7. Don’t Be Afraid to Admit Error—I was the one who agreed to implementation of a global accounting system without adequate testing, which prevented us from sending out bills for a few months and sent our credit line sky-rocketing. I got a new CFO, we fixed the system and we got back on track. But when it came time to update the system about four years ago, I had the experience to insist on installation in a relatively small market (Canada— sorry to my pals up North) to work out the bugs before going live in the U.S., our biggest market.
8. Ambition—When I moved to New York City, I remember walking up Park Avenue, looking at all of the skyscrapers and thinking, how can I get these companies to use Edelman, a little-known firm? So I made up a list of companies I wanted us to work with and did cold calls. One of them was on Lever Brothers… which took us on to do the launch of a detergent. Now Unilever is one of our largest clients. The truth is that in your 20s, you are too green to know what you cannot do. And by the time you reach your 50s (I am almost out of runway on that decade) you have to maintain that boldness and determination to network and hustle.
9. Lead from the Front—Of all of the advice, this is the most important. If you do not serve clients, if you do not pitch media, if you do not go to new business pitches, you have no right to run a PR firm. It is easy to second guess, but harder when you are the quarterback with five giant people bearing down on you and you needing to deliver the big pass. Strategy must reflect reality, facts on the ground, intelligence gathered from experience.

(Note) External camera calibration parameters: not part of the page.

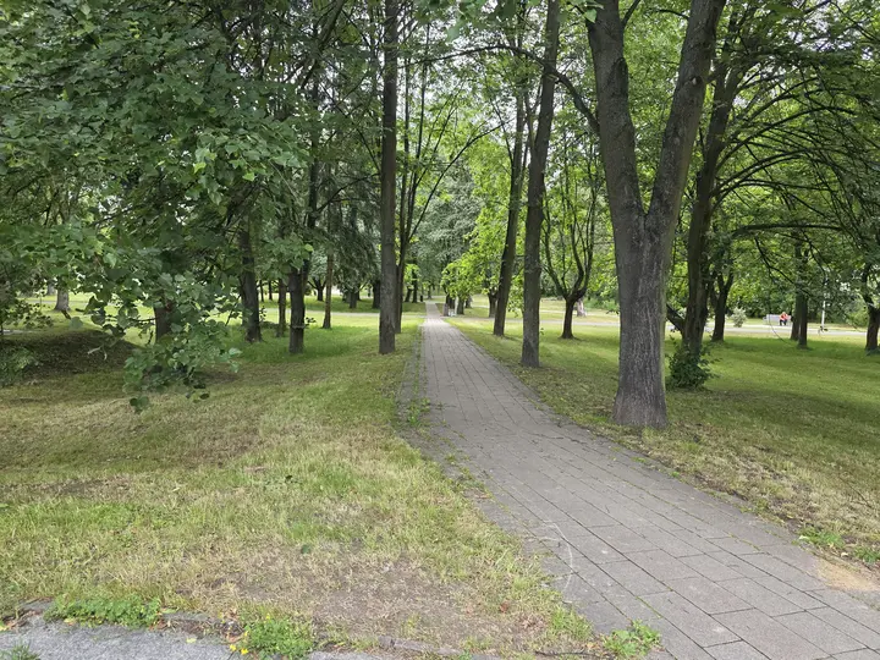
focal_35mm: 23
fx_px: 585
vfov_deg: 58.9
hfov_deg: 73.9
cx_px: 440
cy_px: 330
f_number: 1.7
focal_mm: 6.3
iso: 200
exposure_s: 1/180
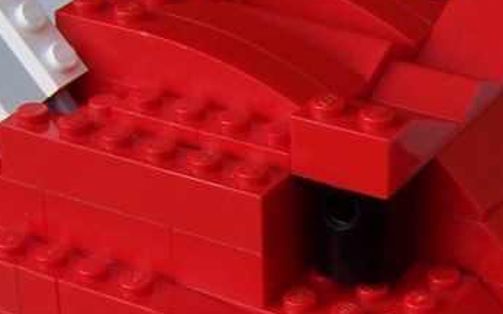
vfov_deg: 11.0
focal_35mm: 119
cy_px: 259
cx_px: 396
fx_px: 1632
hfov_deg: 17.4
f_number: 2.8
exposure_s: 1/250
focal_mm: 6.3
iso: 80
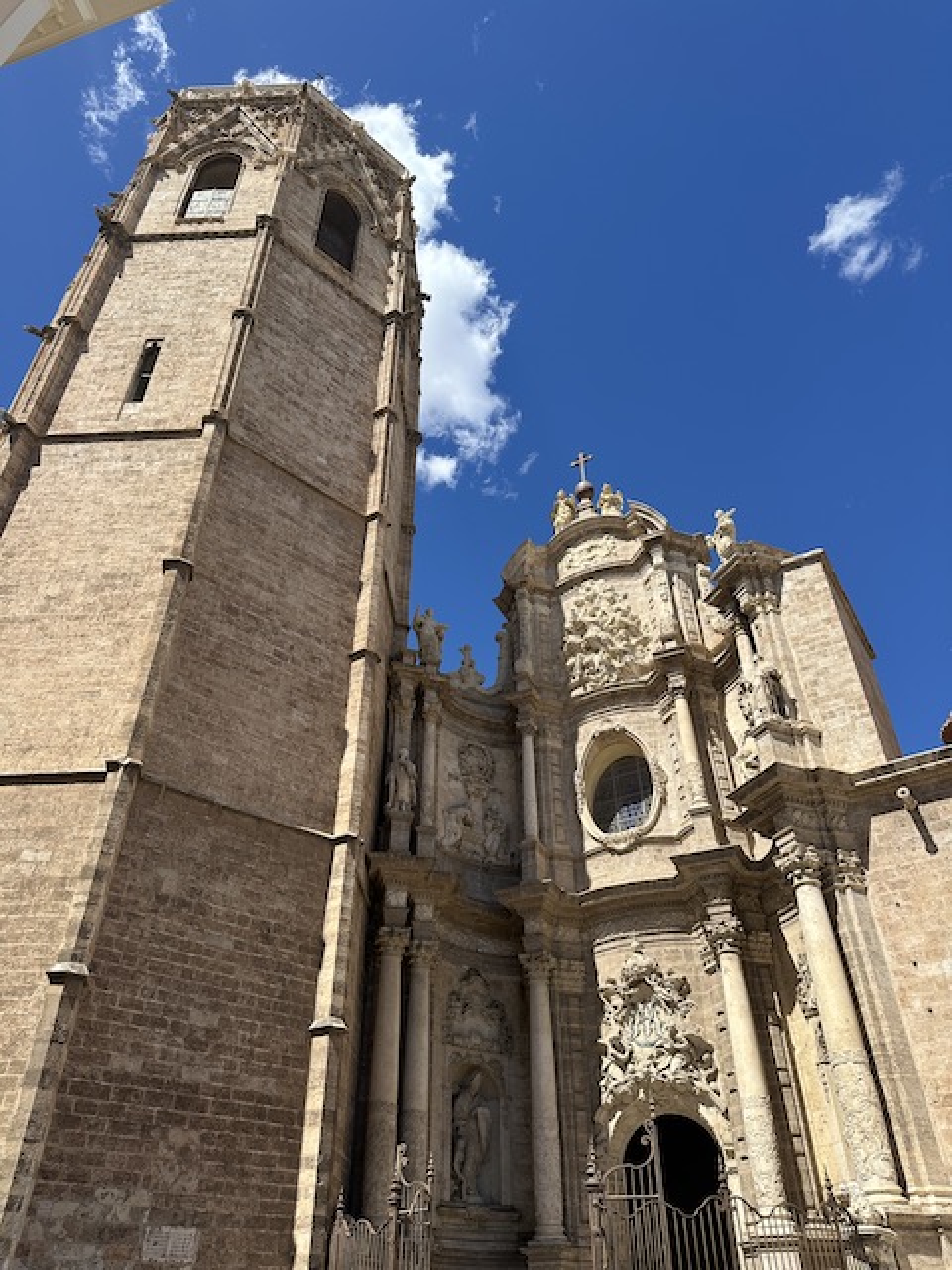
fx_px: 880
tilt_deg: +37.8
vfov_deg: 71.6
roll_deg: -1.2
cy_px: 635
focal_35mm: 24
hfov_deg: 56.8
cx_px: 476
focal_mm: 6.86
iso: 80
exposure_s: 1/4184
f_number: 1.78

10. Be an Omnivore—I have taken this week off, in part to be with my youngest, in part to recharge my batteries. I went to a Council on Foreign Relations event on Clean Cookstoves (did you know that seven million people a year, largely women, die from after effects of cooking with coal in enclosed homes). I have read Simon Schamaa’s Story of the Jews. I have gone to the Neue Galerie to see an exhibition on Degenerate Art (the lovely term used by the Nazis to describe the Bauhaus School including Beckmann and Kirchner) and to the Frick Museum. When you travel overseas, go with your locals to understand the culture, as I did with Ross Rowbury to an ancient Shinto shrine outside of Tokyo this fall.
There is a special responsibility for a person entrusted with leading a family company, to maintain the crown jewels for the long term while improving competitive position in the industry. I have come to consider that a privilege and a competitive advantage. Thanks again to our clients and to our Edelman team for all you do every day.